Explaining the variation in the estimates, Graham Medley, a professor of infectious disease modelling at the London School of Hygiene and Tropical Medicine, said that “different models have different data streams and combine them in different ways.

“None of them are ‘wrong’ – they are just different views of the same process.”

Despite these hopeful estimates, there has been no easing of pressure on the NHS, with Professor Chief Whitty, England’s chief medical officer, predicting that hospitalisations will continue to rise into next week.

According to the latest Public Health England surveillance report, thousands of people are being admitted to hospitals and intensive care units on a daily basis.

As of 13 January, 37,282 people were in hospital with Covid-19, while 4,262 people alone were admitted two days prior.
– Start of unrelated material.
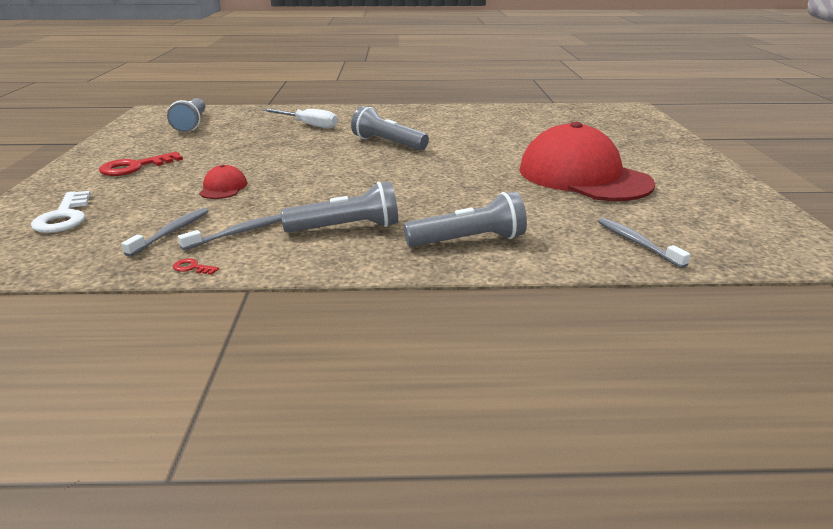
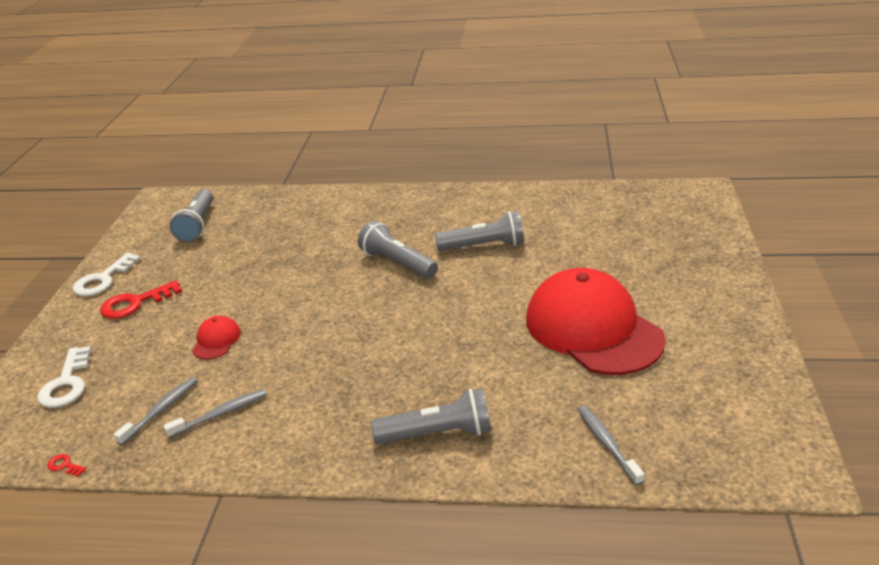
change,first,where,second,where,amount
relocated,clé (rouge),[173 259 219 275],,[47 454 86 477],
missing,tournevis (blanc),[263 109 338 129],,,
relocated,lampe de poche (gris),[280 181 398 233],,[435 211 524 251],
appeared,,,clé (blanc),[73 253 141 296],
And around one in five major hospital trusts in England had no spare adult critical care beds on 10 January, NHS England data show.

“There are still a lot of people in the UK becoming infected,” said Professor James Naismith, director of the Rosalind Franklin Institute. “Some of these people will get sick, of those who get sick some will end up in hospital and of those who end up in hospital some will die. 

“The spread of the virus in London has slowed, the number of new cases each day has reduced. This will reduce the pressure on the hospitals in time. Even if we have passed the peak number of new admissions, stability only comes when more people who have recovered from Covid-19 leave hospital than newly infected people enter hospital. We are not there yet.

“The national lockdown is working in that rate of increase in the virus is slowing across the UK but we have to redouble our efforts on social distancing and hygiene. The virus is far from beaten.”

The latest estimates come as the government said scientists at the Porton Down research facility were investigating the new Brazilian variant of the virus, called P1.

Professor Wendy Barclay, head of G2P-UK National Virology Consortium, a new project set up to study the effects of emerging coronavirus mutations, said the variant has not yet been detected in the UK - though an older form of the virus, which is believed to have also emerged in Brazil, has been identified by British scientists.

Amid rising concern over these two variants – along with the South African form – the government has said it will close all travel corridors from Monday morning, and that anyone who wishes to travel to the UK must have proof of a negative Covid-19 test in the previous 72 hours.

It also announced 3.3 million people in the UK have now received a first Covid-19 vaccine dose – equating to almost one in 20.

Boris Johnson said nearly 45 per cent of over-80s had been vaccinated, and almost 40 per cent of care home residents. “We are steadily protecting those most at risk,” the prime minister said on Friday evening.

Chief scientific adviser Sir Patrick Vallance said he thinks “it’s likely the vaccine we have now is going to protect against the UK variant and is going to provide protection against the other variants as well” but efficacy may change.